Only the lines below from the one containing "left back paw: (236, 171)" to the one containing "left front paw: (250, 410)" should be repeated, both included and unchanged.

DATA FOR THIS TASK section start

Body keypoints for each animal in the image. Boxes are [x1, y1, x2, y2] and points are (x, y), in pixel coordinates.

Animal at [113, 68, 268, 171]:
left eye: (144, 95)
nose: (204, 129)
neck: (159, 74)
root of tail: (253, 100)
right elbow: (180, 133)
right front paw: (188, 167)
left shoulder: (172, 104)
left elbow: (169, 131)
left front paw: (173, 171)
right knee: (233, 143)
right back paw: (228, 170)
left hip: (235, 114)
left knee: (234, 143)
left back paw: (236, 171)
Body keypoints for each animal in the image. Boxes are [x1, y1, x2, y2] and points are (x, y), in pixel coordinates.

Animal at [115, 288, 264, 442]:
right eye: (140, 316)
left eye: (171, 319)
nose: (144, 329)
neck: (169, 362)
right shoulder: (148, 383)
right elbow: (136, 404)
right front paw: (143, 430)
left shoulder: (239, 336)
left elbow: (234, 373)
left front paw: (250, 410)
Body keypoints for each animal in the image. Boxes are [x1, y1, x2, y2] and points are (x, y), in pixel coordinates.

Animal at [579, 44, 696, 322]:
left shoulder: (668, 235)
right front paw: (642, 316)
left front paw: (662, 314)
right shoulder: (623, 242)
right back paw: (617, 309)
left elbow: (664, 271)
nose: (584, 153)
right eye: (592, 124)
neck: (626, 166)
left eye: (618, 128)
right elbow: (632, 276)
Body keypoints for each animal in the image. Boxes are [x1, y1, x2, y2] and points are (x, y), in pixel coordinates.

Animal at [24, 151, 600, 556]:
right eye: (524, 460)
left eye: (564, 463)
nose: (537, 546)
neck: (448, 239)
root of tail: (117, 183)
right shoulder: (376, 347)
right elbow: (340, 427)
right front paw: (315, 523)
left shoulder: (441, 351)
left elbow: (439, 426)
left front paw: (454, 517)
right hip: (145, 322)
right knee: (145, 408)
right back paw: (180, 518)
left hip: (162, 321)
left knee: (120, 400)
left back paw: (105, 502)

DATA FOR THIS TASK section end

▶ FINISHED EXERCISE:
left back paw: (236, 171)
Body keypoints for each animal in the image. Boxes are [x1, y1, x2, y2] and points are (x, y), in pixel coordinates.

Animal at [115, 288, 264, 442]:
right eye: (140, 316)
left eye: (171, 319)
nose: (144, 329)
neck: (169, 362)
right shoulder: (148, 383)
right elbow: (136, 404)
right front paw: (143, 430)
left shoulder: (239, 336)
left elbow: (234, 373)
left front paw: (250, 410)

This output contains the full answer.